SINCABEZA – Edit sur passage avant fin ou montée d’instrument
Le trio bordelais Sincabeza est un groupe atypique presque impossible à classer. La belle affaire ! Les genres se mélangent, les rythmes changent, les instruments se coltinent et s’esbaudissent dans la joie et le bonheur de se défier en jouant ensemble prime sur le résultat. C’est à qui sera le plus déroutant. On imagine aisément qu’il ne faut pas chercher là la mélodie qui va cartonner dans les charts. Cet album instrumental enregistré par Miguel Constantino (Passe Montagne) n’est d’ailleurs pas fait pour ça. Appelons ça du noisy math rock. Un peu comme Torpid, dont on se demande ce qu’il devient.
Le trio ne dispose pas de grands moyens. Sur son blog, il explique les difficultés rencontrées lors de la dernière tournée anglaise. C’est presque un miracle quand le groupe arrive à destination au moment voulu et pourtant il assure. Les trois compères s’appellent Philippe Rey, qui joue de la guitare et s’occupe des claviers, Eric Camara, qui joue de la guitare basse et des claviers, et David Loquier, qui s’occupe de la batterie, des percussions et du glockenspiel, et ils n’engendrent pas la mélancolie. Il est vrai que la musique guérit de tout.
Il suffit de jeter un coup d’oeil sur les titres de l’album pour être édifié. « Sucre ma bête » entame l’album sur un rythme syncopé complètement hors norme et le trio s’en donne à coeur joie. Il y a à la fois du jazz, de la musique world et de l’improvisation noisy dans ce morceau faussement désuet et très structuré. Quant à « Dimanchemartin », c’est une improvisation sur un thème musical choisi avec soin et c’est tout sauf du n’importe quoi. C’est même tout un programme savamment agencé et joué avec une aisance déconcertante. De nouveau, le groupe mélange les styles et les rythmes pour mieux surprendre, tout en suivant les règles du genre.
Le troisième morceau s’intitule « 04 ». On s’en serait douté, le trio ne sait rien faire comme tout le monde mais ce n’est jamais gratuit. « Je ne sais plus faire les divisions… » de l’album précédent trouve son pendant avec « …ni les équations » sur le présent album. C’est de la fausse déstructuration saccadée établie par la volonté de la rythmique et ce caractère répétitif devient hypnotique mais à chaque répétition très marquée correspond un changement de rythme qui brouille les pistes. Déroutant et brillant !

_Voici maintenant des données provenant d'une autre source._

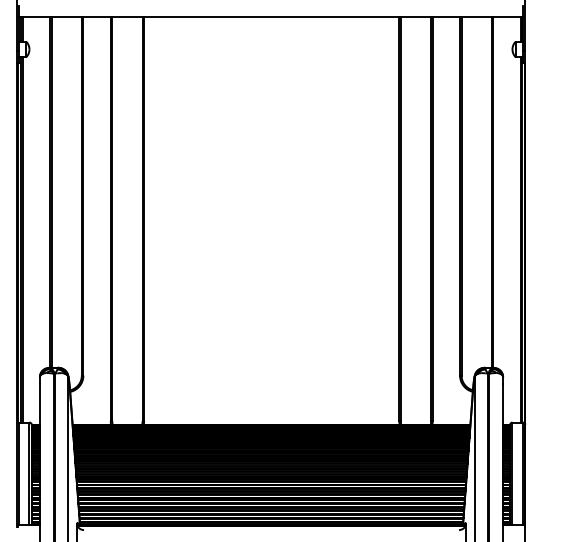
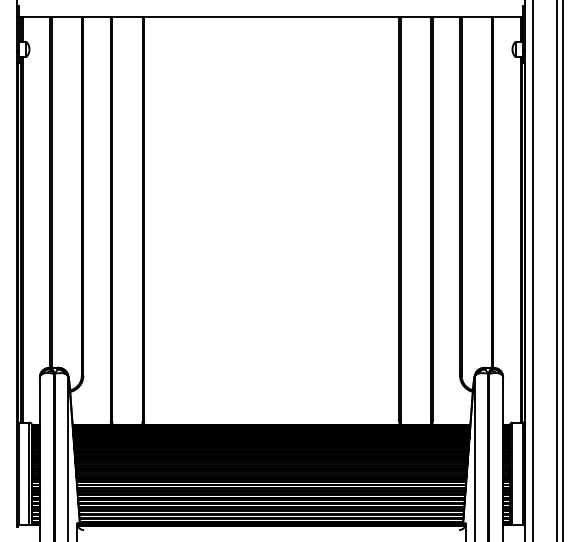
line at (532, 270): none -> present
line at (556, 270): none -> present
line at (562, 270): none -> present
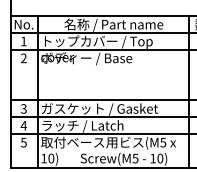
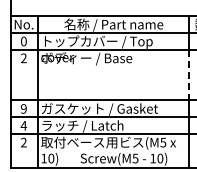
text at (23, 41): 1 -> 0
line at (189, 75): solid -> dashed
text at (23, 108): 3 -> 9
text at (23, 142): 5 -> 2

On se dirige ainsi vers « Sirosport », un morceau caractérisé par le même souci de briser le rythme dès qu’il devient patent. On en éprouve même une impression de procédé mécanique mais à chaque fois, le trio redémarre dans un autre sens. Sans être une musique pour intellos, elle demande plusieurs écoutes pour livrer sa substance. « Bandit manchot » est tout aussi compliqué. Ici, ce sont les riffs de guitare combinés au rythme trépidant de la batterie qui marquent le tempo, quand vient enfin la basse, peu mise en évidence sauf sur ce morceau qui ne manque pourtant pas de redondances avec les précédents.
« Non, rien » n’a en effet pas grand-chose à offrir en un laps de temps si court.

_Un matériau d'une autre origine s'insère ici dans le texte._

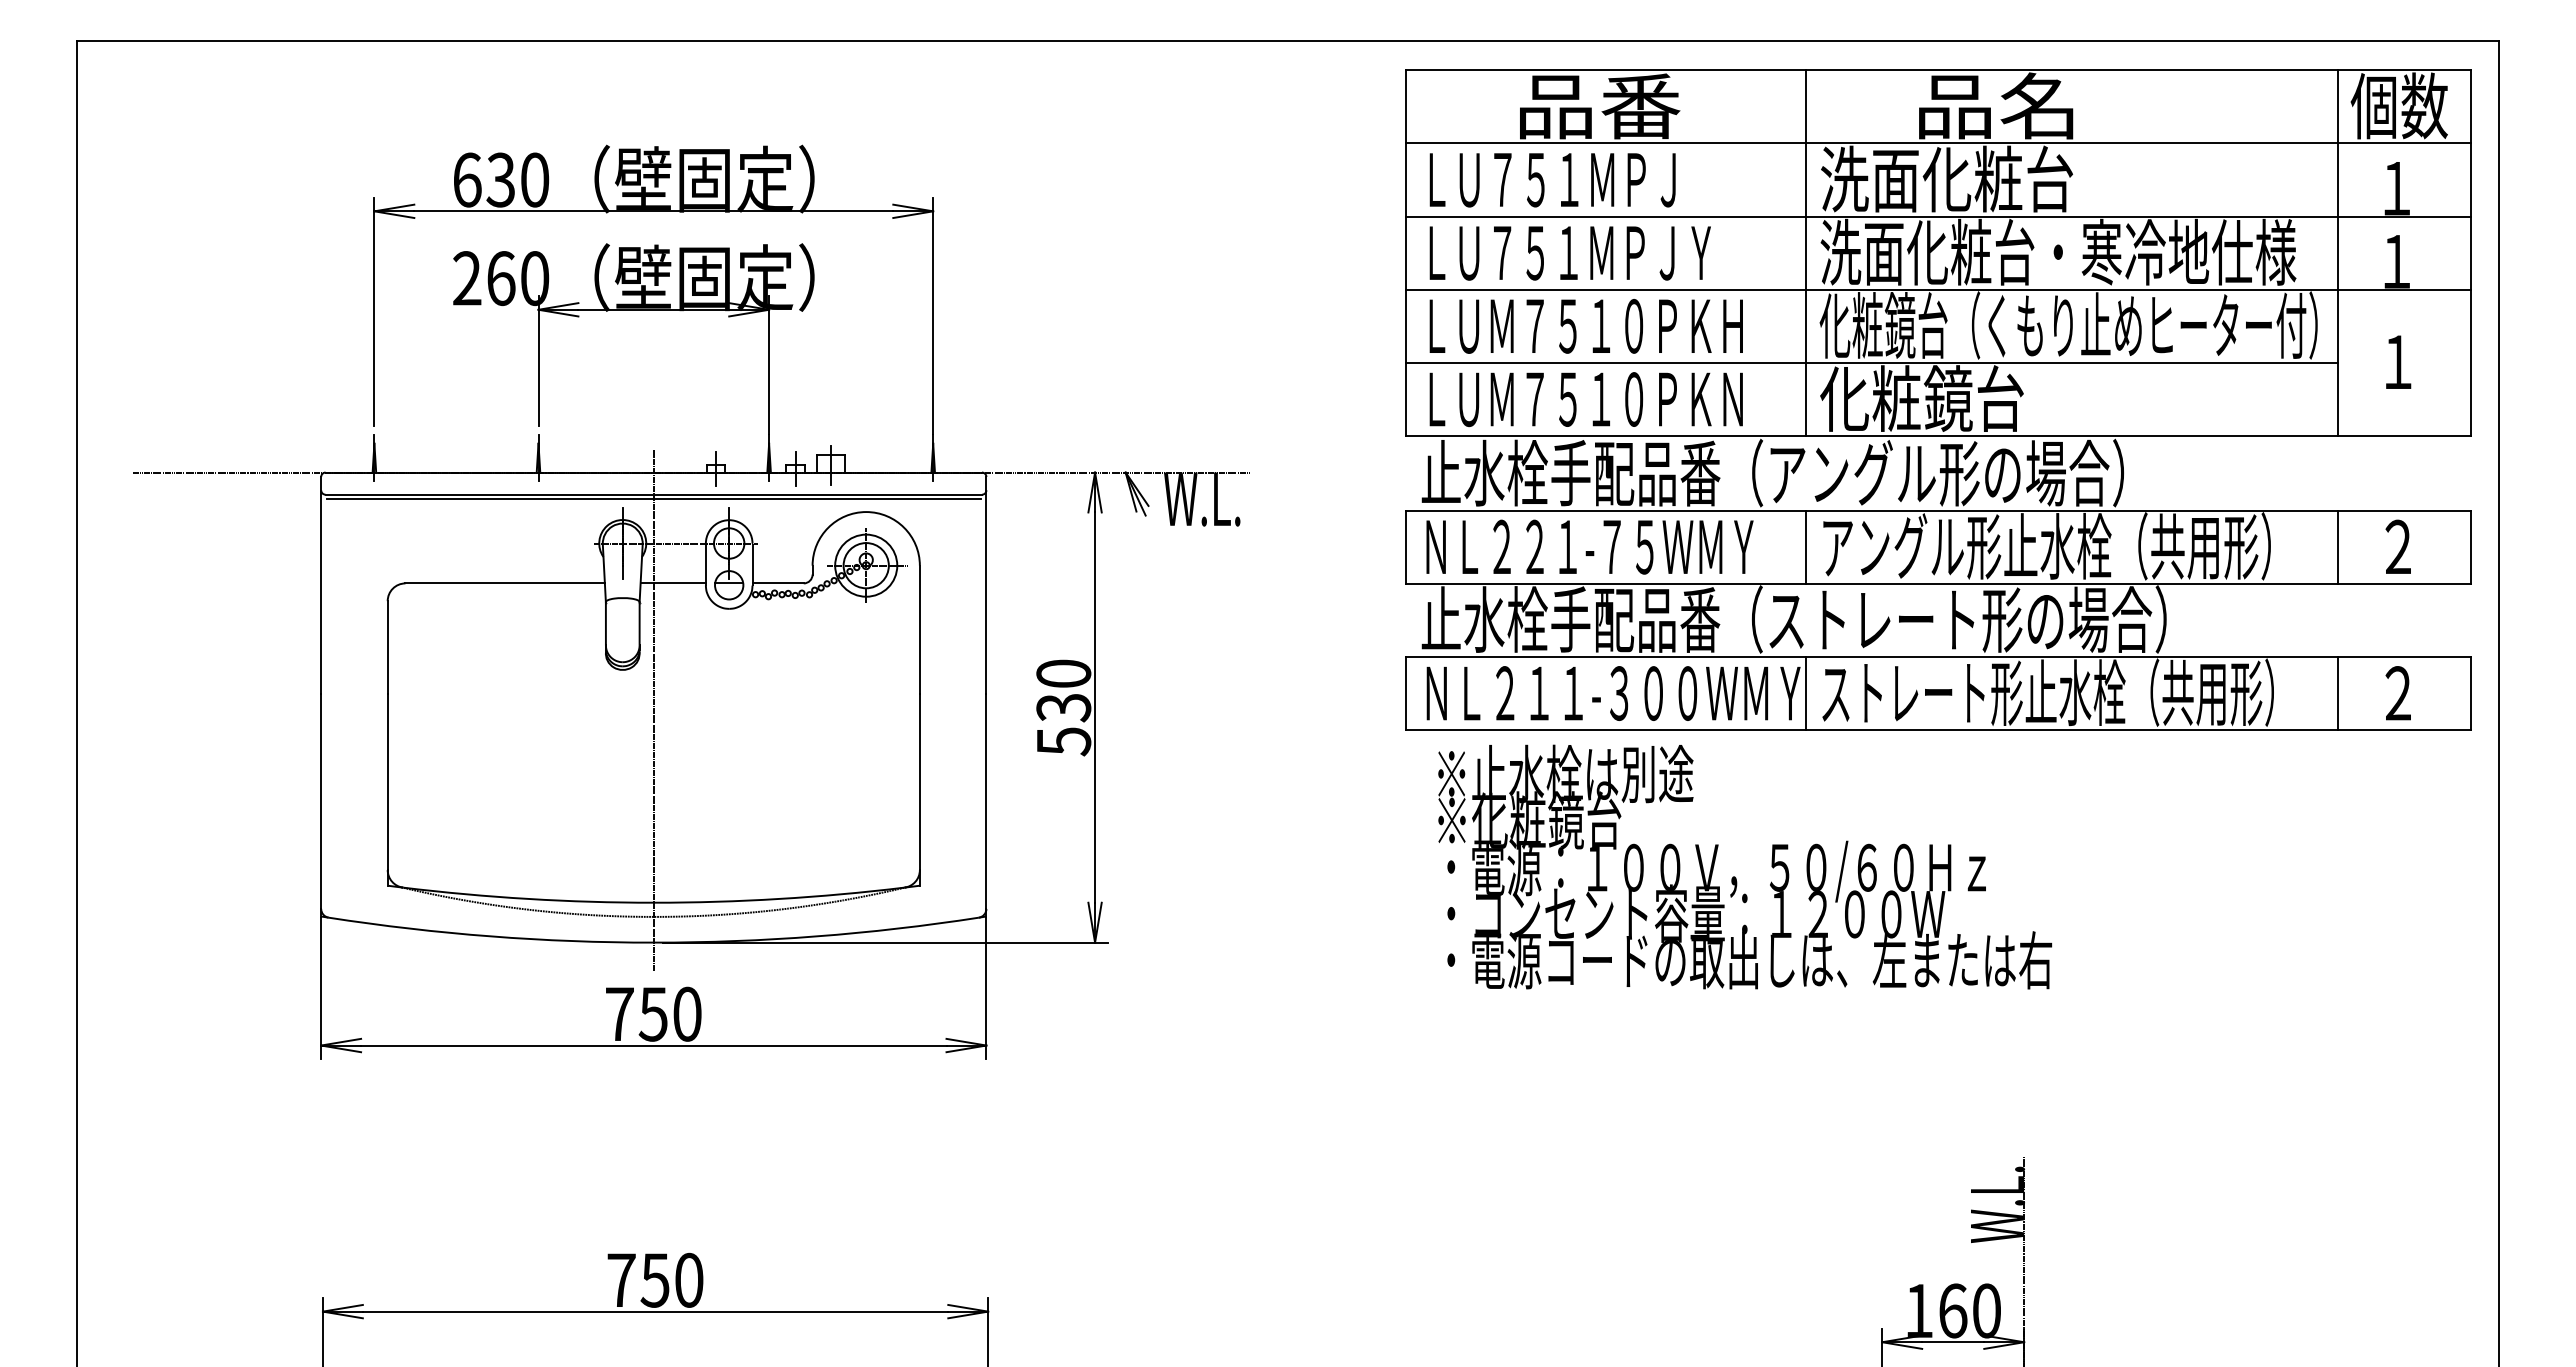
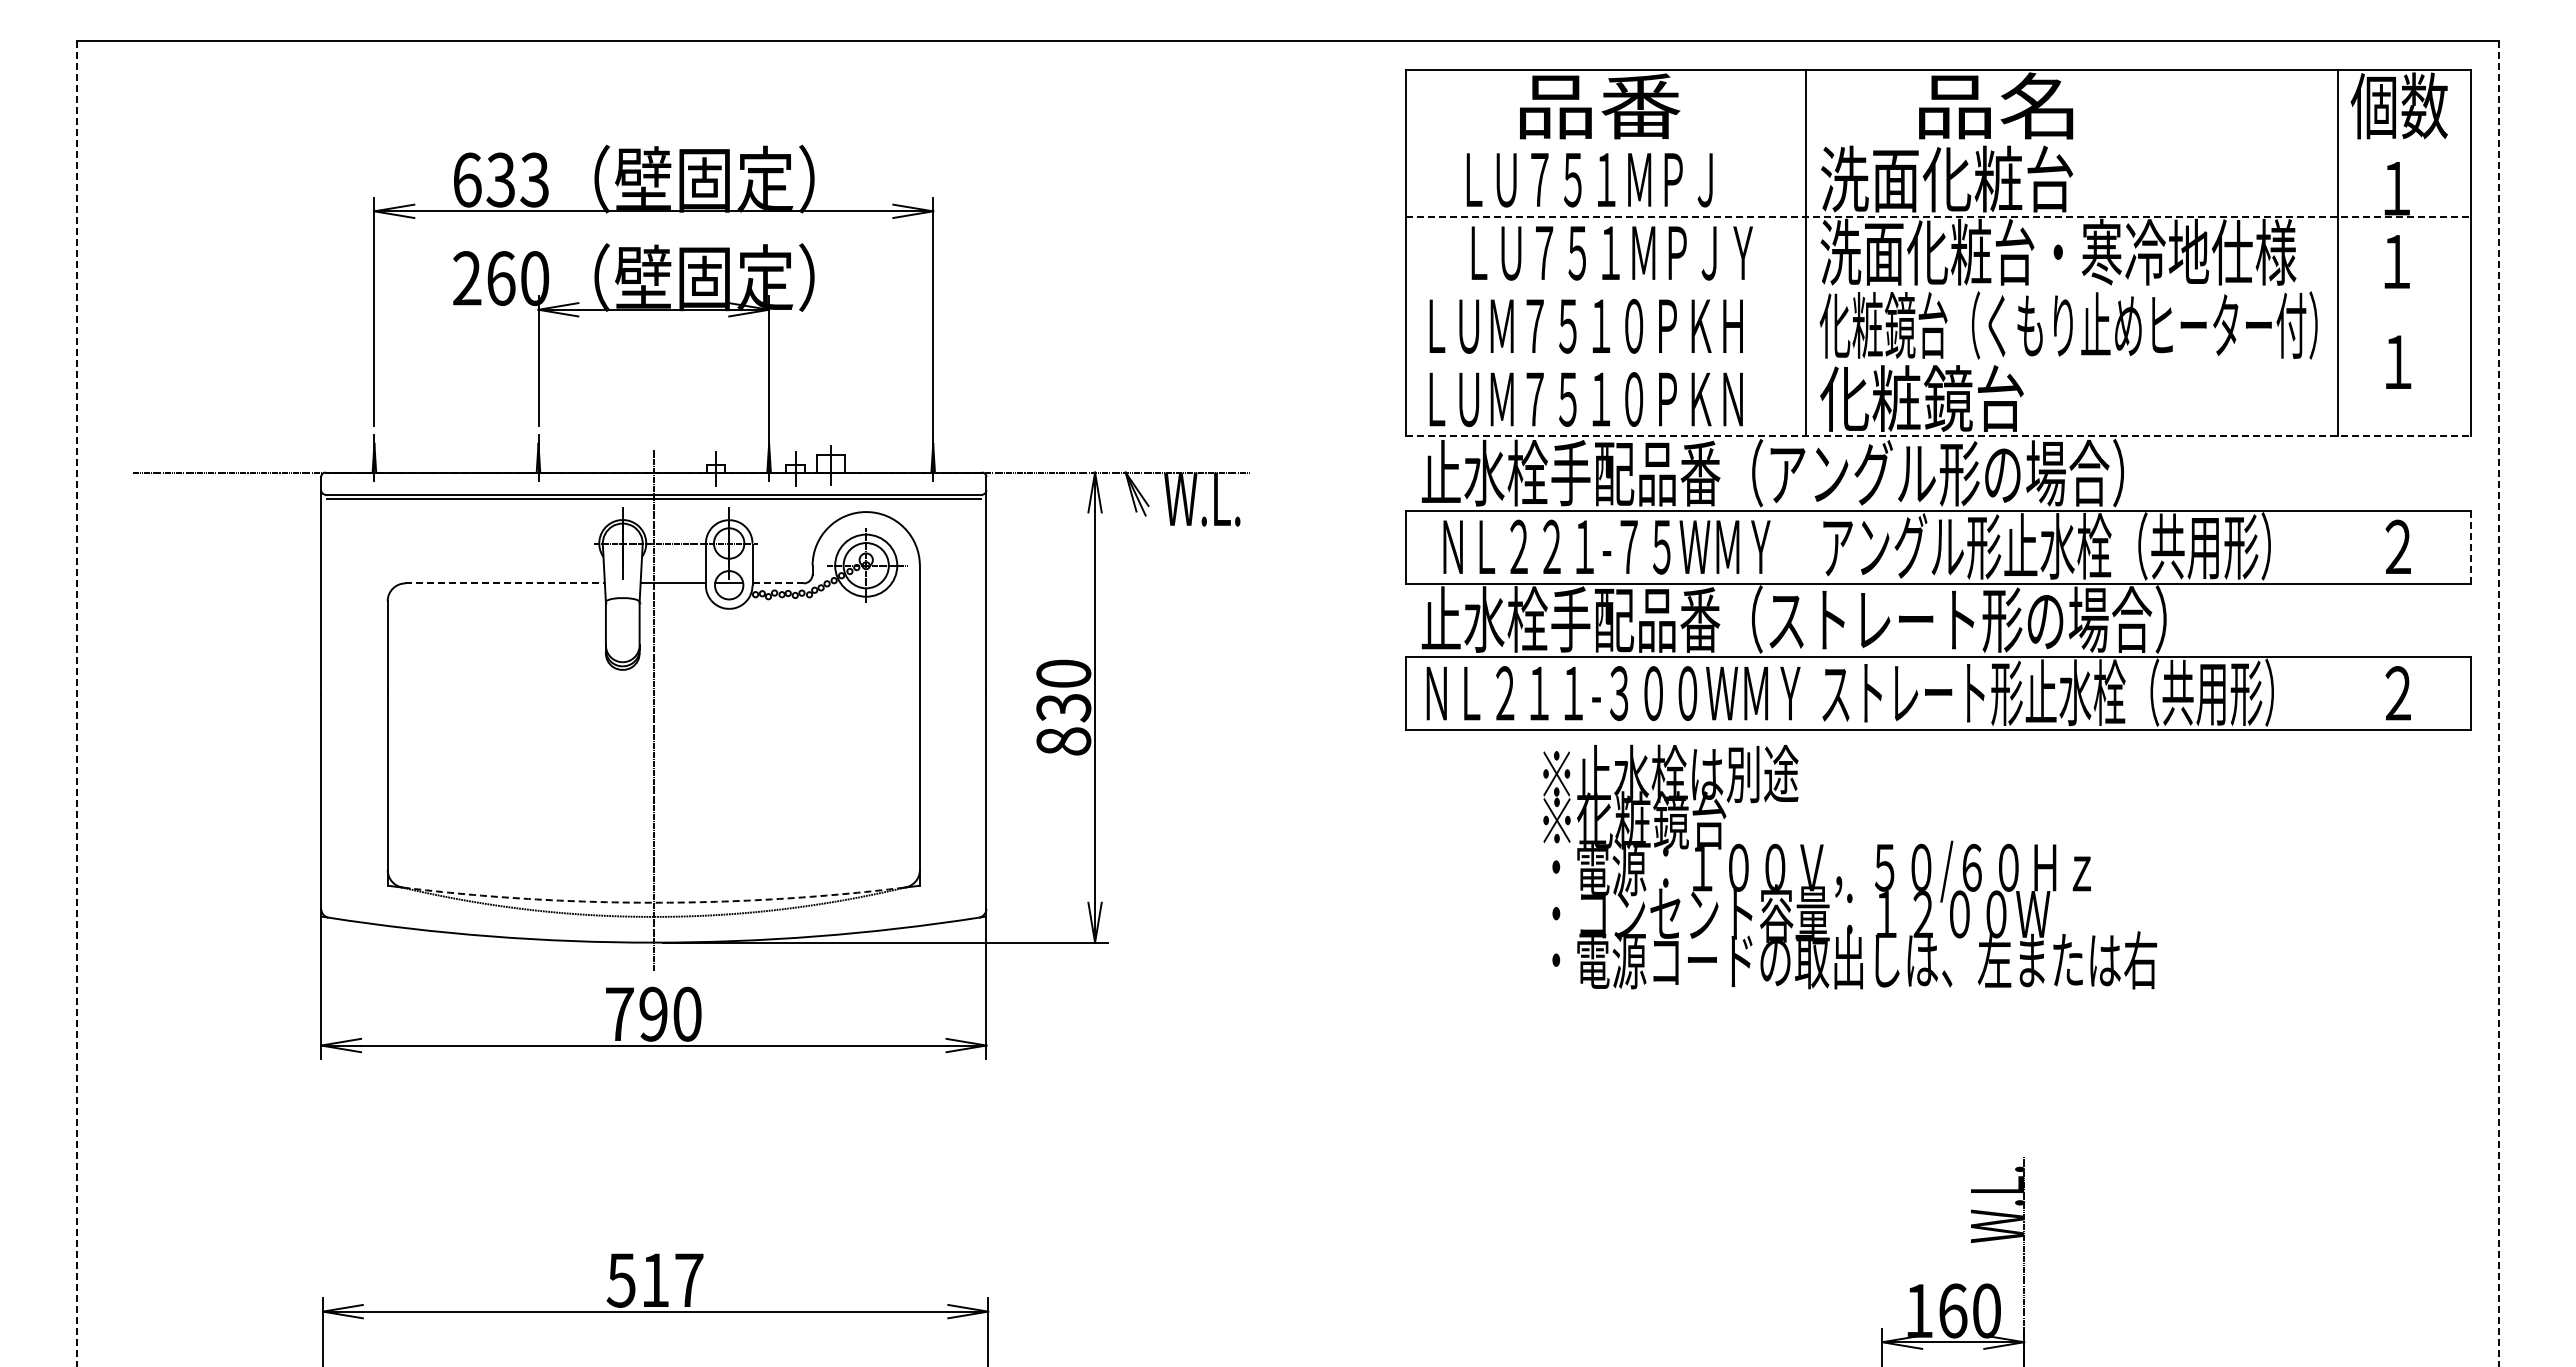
line at (1938, 143): present -> none
text at (534, 179): 630 -> 633
text at (1552, 180) position: (1552, 180) -> (1589, 180)
line at (1939, 216): solid -> dashed
text at (1569, 253) position: (1569, 253) -> (1611, 253)
line at (1938, 289): present -> none
line at (1871, 363): present -> none
line at (1939, 436): solid -> dashed
text at (1589, 546) position: (1589, 546) -> (1606, 546)
line at (1805, 546): present -> none
line at (2337, 546): present -> none
line at (2470, 547): solid -> dashed
line at (505, 583): solid -> dashed
line at (778, 583): solid -> dashed
line at (1805, 693): present -> none
line at (2337, 693): present -> none
line at (77, 704): solid -> dashed
line at (2498, 704): solid -> dashed
text at (1063, 741): 530 -> 830
text at (1745, 866) position: (1745, 866) -> (1850, 866)
arc at (653, 902): solid -> dashed
text at (652, 1013): 750 -> 790
text at (654, 1279): 750 -> 517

Et puis il y a un titre écrit en néerlandais : « Waar het om gaat », en hommage à un groupe néerlandais avec qui le groupe est parti en tournée. C’est un morceau, très bien construit qui fait plus de sept minutes et se termine dans une débauche de bruit et de fureur. Après un blanc de trois minutes, on a droit à un titre bonus dont les instruments évoquent la Chine, le pays à la mode. C’est sur ce bonus qu’on entend les premières paroles, tout à la fin.
Bon album qui devrait plaire aux amateurs de math rock, de post rock et de rock expérimental.